Kha
Kha copied to clipboard
iOS Performance
Hi @RobDangerous.
As you may recall from chat and Github, I've been having performance issues on iOS.
While discussing in chat where the bottleneck might be, you said:
iPhone 5s is a dual core, guys. 50% activity means the thing is CPU bound.
Later, Antriel said:
50% of dual core = one core full. Which means you are bottlenecked, unless you do multithreading.
Obviously a CPU bottleneck is bad, so I started looking into why the CPU would be that high.
One strange thing I noticed is that my custom bunnymark build would be running at 50% CPU before any bunnies have even been added.

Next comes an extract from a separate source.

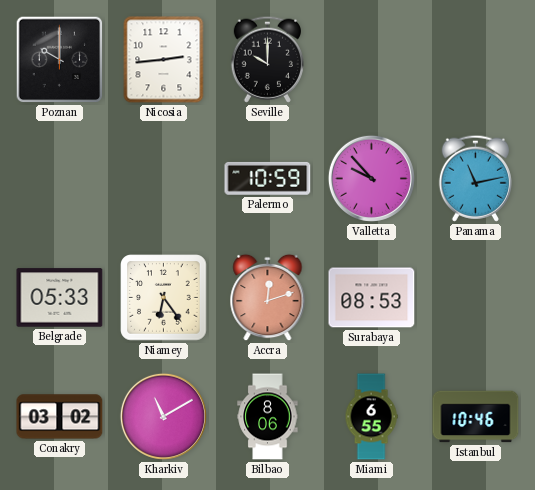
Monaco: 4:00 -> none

To get a better idea of how Kha should be running before adding extra stuff on top (like bunnymark), I tried the Empty build. To my surprise, it was running at 100% CPU out of the box. Not sure if that's expected behavior.
However, I remember @sh-dave saying you should draw to the framebuffer every frame, so I patched Empty as follows:
diff --git a/Sources/Main.hx b/Sources/Main.hx
index 3976b7f..0012af5 100644
--- a/Sources/Main.hx
+++ b/Sources/Main.hx
@@ -11,7 +11,8 @@ class Main {
}
static function render(framebuffer: Framebuffer): Void {
-
+ framebuffer.g2.begin(true, kha.Color.Black);
+ framebuffer.g2.end();
}
That seems to have improved things a bit, as now the build only uses 46% CPU.

However, that's still nearly 50%, which means there isn't much room to run an app on top of Kha, at least on this device?
As always, profiling data please.
Not sure why, but while profiling the app, CPU usage hovers around 20%, but when running normally from Xcode, it uses 46% CPU.
Profiling and Running are both configured to compile as "release" builds.

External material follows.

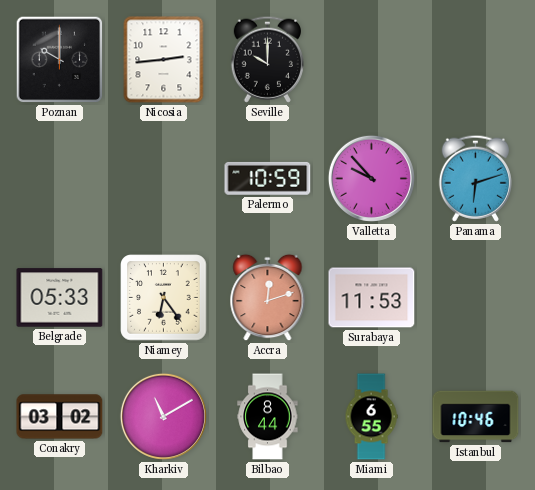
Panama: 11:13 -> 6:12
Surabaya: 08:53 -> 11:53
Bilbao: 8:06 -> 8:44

Nevertheless, here is what the profiling data shows:


Looks like it's just waiting for vsync. Not very clever by Xcode to show that as CPU Usage but it's ok. Now show us profiling data from your game please.
Would profiling data from a custom bunnymark build be OK?

Nope.
Can we please stick to bunnymark (instead of my game)? Because I'm having performance issues in bunnymark too, and it seems like a simpler test case to work with.
What kind of performance problems do you have with the bunnymark?
Wanted to benchmark the iPhone in a "worst case" scenario, so I tweaked bunnymark to use a different texture for each bunny, and therefore bypass batching.
0 bunnies = 60 FPS 30 bunnies = 55 FPS 60 bunnies = 30 FPS
30 bunnies and already 60 FPS is not possible.
Yes, doesn't look good. Same data for Metal, OpenGL and Safari please (the bunny-fps numbers and the profiling data).
Metal:
0 bunnies = 60 FPS 30 bunnies = 55 FPS 60 bunnies = 30 FPS

OpenGL:
0 bunnies = 60 FPS 30 bunnies = 25 FPS 60 bunnies = 10 FPS

Safari:
0 bunnies = 60 FPS 30 bunnies = 57 FPS 60 bunnies = 31 FPS
Safari seems to be on par with Metal.
Thanks, that's useful data. Strange though as the OpenGL code is the same on all platforms and tends to beat the competition. Will spend some time with my iPad during the weekend.
@Joncom do you tested custom bunnymark bench with other platforms, like android-native/macos?
@RblSb
android-native (Samsung Galaxy S6):
0 bunnies = 60 FPS 30 bunnies = 60 FPS 60 bunnies = 60 FPS 150 bunnies = 60 FPS 170 bunnies = 55 FPS 200 bunnies = 40 FPS
OSX (MacBook Air, i7-4650U, 8 GB RAM):
0 bunnies = 60 FPS 30 bunnies = 60 FPS 60 bunnies = 60 FPS 300 bunnies = 60 FPS 350 bunnies = 50 FPS
I think I found the cause and the fix is in https://github.com/Kode/Kha/commit/23029d14221f388c9b9e490831670aabd4098172 - still have to test on iOS and port to the different backends though.
Would testing iOS be as simple as checking out that “js_compat” branch and doing an iOS kha-make?
No, the js_compat branch is not fit for general consumption, sorry. Also need to adapt the code changes to Metal.
@RobDangerous, is this the file that the Metal changes need to be adapted into?
Yes, needs a second unlock implementation which takes a count parameter. Not sure I merged everything that's needed from the jscompat branch though. I can merge in the evening (sorry for things taking so long, there's still that crazy project which I have to finish ASAP).
https://github.com/Kode/Kore/commit/cc386d384fc8f570650bc1536db2ac2c60cf5944
Does this mean the fix is now implemented on iOS?
Hi @RobDangerous. Hope all is well. Was just wondering if you've had any time/luck with this one?
Ah, yes. I merged the things and it turned out that helped with everything but with Metal on iOS. So ironically OpenGL on iOS might be faster now. So still more to do.